----- Exercise materials
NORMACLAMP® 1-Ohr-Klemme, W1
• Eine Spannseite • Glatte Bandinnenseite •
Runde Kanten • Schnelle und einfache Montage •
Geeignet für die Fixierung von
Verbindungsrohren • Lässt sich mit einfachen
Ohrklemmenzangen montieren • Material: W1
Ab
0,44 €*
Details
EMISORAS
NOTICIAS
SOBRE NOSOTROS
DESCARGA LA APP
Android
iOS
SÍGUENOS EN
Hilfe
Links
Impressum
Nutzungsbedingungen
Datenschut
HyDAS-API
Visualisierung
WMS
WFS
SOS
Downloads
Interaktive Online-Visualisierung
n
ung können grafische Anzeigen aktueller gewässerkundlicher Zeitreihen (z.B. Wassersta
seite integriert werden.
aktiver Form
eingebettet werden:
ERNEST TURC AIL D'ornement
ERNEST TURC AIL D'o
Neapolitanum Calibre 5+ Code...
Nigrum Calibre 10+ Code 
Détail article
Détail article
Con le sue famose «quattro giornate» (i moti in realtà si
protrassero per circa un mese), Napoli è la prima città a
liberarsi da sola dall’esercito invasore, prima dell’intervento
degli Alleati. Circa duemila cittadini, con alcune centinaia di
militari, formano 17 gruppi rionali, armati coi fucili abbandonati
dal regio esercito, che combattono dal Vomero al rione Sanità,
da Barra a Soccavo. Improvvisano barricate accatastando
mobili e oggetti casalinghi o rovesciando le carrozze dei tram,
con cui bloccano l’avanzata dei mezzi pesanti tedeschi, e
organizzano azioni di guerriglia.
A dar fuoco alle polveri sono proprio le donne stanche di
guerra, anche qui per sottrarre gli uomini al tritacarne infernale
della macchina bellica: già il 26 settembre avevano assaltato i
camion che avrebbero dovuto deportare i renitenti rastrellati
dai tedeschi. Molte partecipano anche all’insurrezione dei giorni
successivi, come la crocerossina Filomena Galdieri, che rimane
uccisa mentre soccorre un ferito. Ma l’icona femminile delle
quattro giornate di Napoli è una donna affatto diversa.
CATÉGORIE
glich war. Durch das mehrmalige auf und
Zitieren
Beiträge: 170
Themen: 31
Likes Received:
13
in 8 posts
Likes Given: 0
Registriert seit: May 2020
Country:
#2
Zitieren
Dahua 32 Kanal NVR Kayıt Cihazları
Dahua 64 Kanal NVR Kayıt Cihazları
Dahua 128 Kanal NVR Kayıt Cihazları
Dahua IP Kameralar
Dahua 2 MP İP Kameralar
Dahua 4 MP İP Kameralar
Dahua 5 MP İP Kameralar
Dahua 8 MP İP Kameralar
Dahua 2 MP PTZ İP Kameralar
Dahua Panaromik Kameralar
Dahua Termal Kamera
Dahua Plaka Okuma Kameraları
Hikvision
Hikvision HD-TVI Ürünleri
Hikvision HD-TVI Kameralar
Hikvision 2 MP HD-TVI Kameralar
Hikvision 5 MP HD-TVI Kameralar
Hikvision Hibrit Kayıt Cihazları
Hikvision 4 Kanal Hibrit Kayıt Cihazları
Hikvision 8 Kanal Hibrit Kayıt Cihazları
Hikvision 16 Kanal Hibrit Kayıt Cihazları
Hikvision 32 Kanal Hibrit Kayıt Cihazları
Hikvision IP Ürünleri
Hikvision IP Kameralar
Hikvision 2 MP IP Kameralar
----------
Write out again exactly the lines that run from the one holding "quattro giornate di" through the last line of the data; omit all other lines.

Reply —
quattro giornate di Napoli è una donna affatto diversa.
CATÉGORIE
glich war. Durch das mehrmalige auf und
Zitieren
Beiträge: 170
Themen: 31
Likes Received:
13
in 8 posts
Likes Given: 0
Registriert seit: May 2020
Country:
#2
Zitieren
Dahua 32 Kanal NVR Kayıt Cihazları
Dahua 64 Kanal NVR Kayıt Cihazları
Dahua 128 Kanal NVR Kayıt Cihazları
Dahua IP Kameralar
Dahua 2 MP İP Kameralar
Dahua 4 MP İP Kameralar
Dahua 5 MP İP Kameralar
Dahua 8 MP İP Kameralar
Dahua 2 MP PTZ İP Kameralar
Dahua Panaromik Kameralar
Dahua Termal Kamera
Dahua Plaka Okuma Kameraları
Hikvision
Hikvision HD-TVI Ürünleri
Hikvision HD-TVI Kameralar
Hikvision 2 MP HD-TVI Kameralar
Hikvision 5 MP HD-TVI Kameralar
Hikvision Hibrit Kayıt Cihazları
Hikvision 4 Kanal Hibrit Kayıt Cihazları
Hikvision 8 Kanal Hibrit Kayıt Cihazları
Hikvision 16 Kanal Hibrit Kayıt Cihazları
Hikvision 32 Kanal Hibrit Kayıt Cihazları
Hikvision IP Ürünleri
Hikvision IP Kameralar
Hikvision 2 MP IP Kameralar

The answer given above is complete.